The crash killed Jamie who was spending time in Australia, while two charity workers, Lauren Canciani and Dylan O’Donnell-Middleton, were left injured.

Jamie was working for a fundraising agency in Adelaide and helped to raise an impressive $175,000 (around £97,000) for good causes during his time there.

After 20 months of legal proceedings Greatley was sentenced to almost two years – meaning she is likely have her new-born taken from her in prison.

Jamie’s brother, Danny Dumbleton, 25, said the family felt justice has not been thoroughly served.

He said Greatley appeared to show no remorse for her actions and he alleges she manipulated the legal system so she could ‘buy more time’ - this included sacking multiple lawyers and getting pregnant.

Danny added: “We’ve had 20 months of being stuck in limbo before her sentencing, and she will serve 22 months in prison, I don’t feel like justice has been done.

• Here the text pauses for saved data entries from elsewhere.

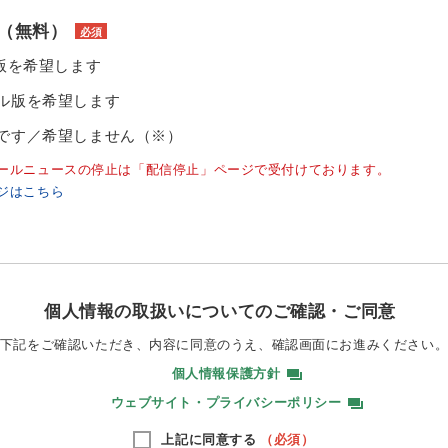
（無料）
必須
ル版を希望します
ル版を希望します
です／希望しません（※）
ールニュースの停止は「配信停止」ページで受付けております。
ジはこちら
個人情報の取扱いについてのご確認・ご同意
下記をご確認いただき、内容に同意のうえ、
確認画面にお進みください
個人情報保護方針
ウェブサイト・プライバシーポリシー
上記に同意する
（必須）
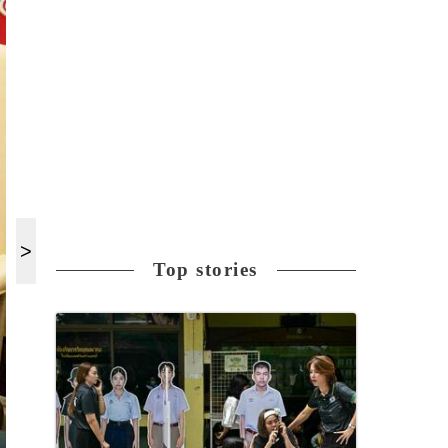
Top stories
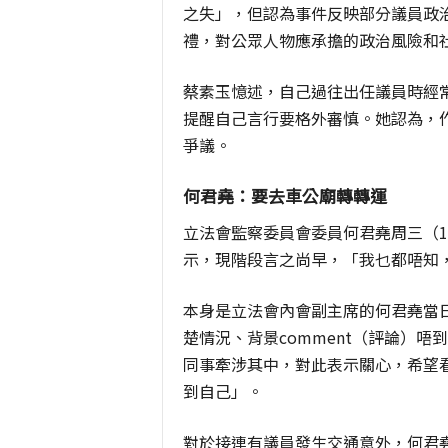
之失」，但認為事件反映部分議員政
禮，對公眾人物應承擔的政治風險和
蔡素玉憶述，自己過往出任議員時經
提醒自己言行要格外審慎。她認為，
爭議。
何君堯：要去車公廟轉轉運
立法會監察委員會委員何君堯周三（
示，現階段言之尚早，「我乜都唔知
本身是立法會內會副主席的何君堯當
楚情況、背景comment（評論）
同事牽涉其中，對此表示關心，希望
到自己」。
對於接連有議員發生交通意外，何君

She showed no remorse or dignity.”

When asked what he would say to Greatley were he given the opportunity, he said: “I wouldn’t waste my breath on her.”

He paid tribute to his older brother, who would have celebrated his 28th birthday today, January 31.

He said Jamie was an athlete, prankster and he was hard-working and caring.

Jamie’s mum, Angie Dumbleton said: “It has been 20 months since two police officers came to our door to tell us Jamie had been killed.

“The nightmare of that day will live with us forever. Since then our lives have been in limbo. Although our daily lives have had to continue our thoughts are continuously with Jamie.

“Jamie loved Australia and couldn’t speak highly enough of the friendliness he was shown by people he met on his travels. He raised a great deal of money for a cancer charity that he was passionate about.

“The dream ended and the nightmare started the day Greatley got behind the wheel of the car after taking drugs. It was Jamie and her colleagues who paid the price.

“Greatley, from the moment she was arrested, has manipulated the justice system, showing a coldness and selfishness beyond compare.”

The family wish to thank Australian police for their kindness and support – particularly Brevet Sergeant Julian Knights and Commissioner of Victim Rights, Michael O’Connell.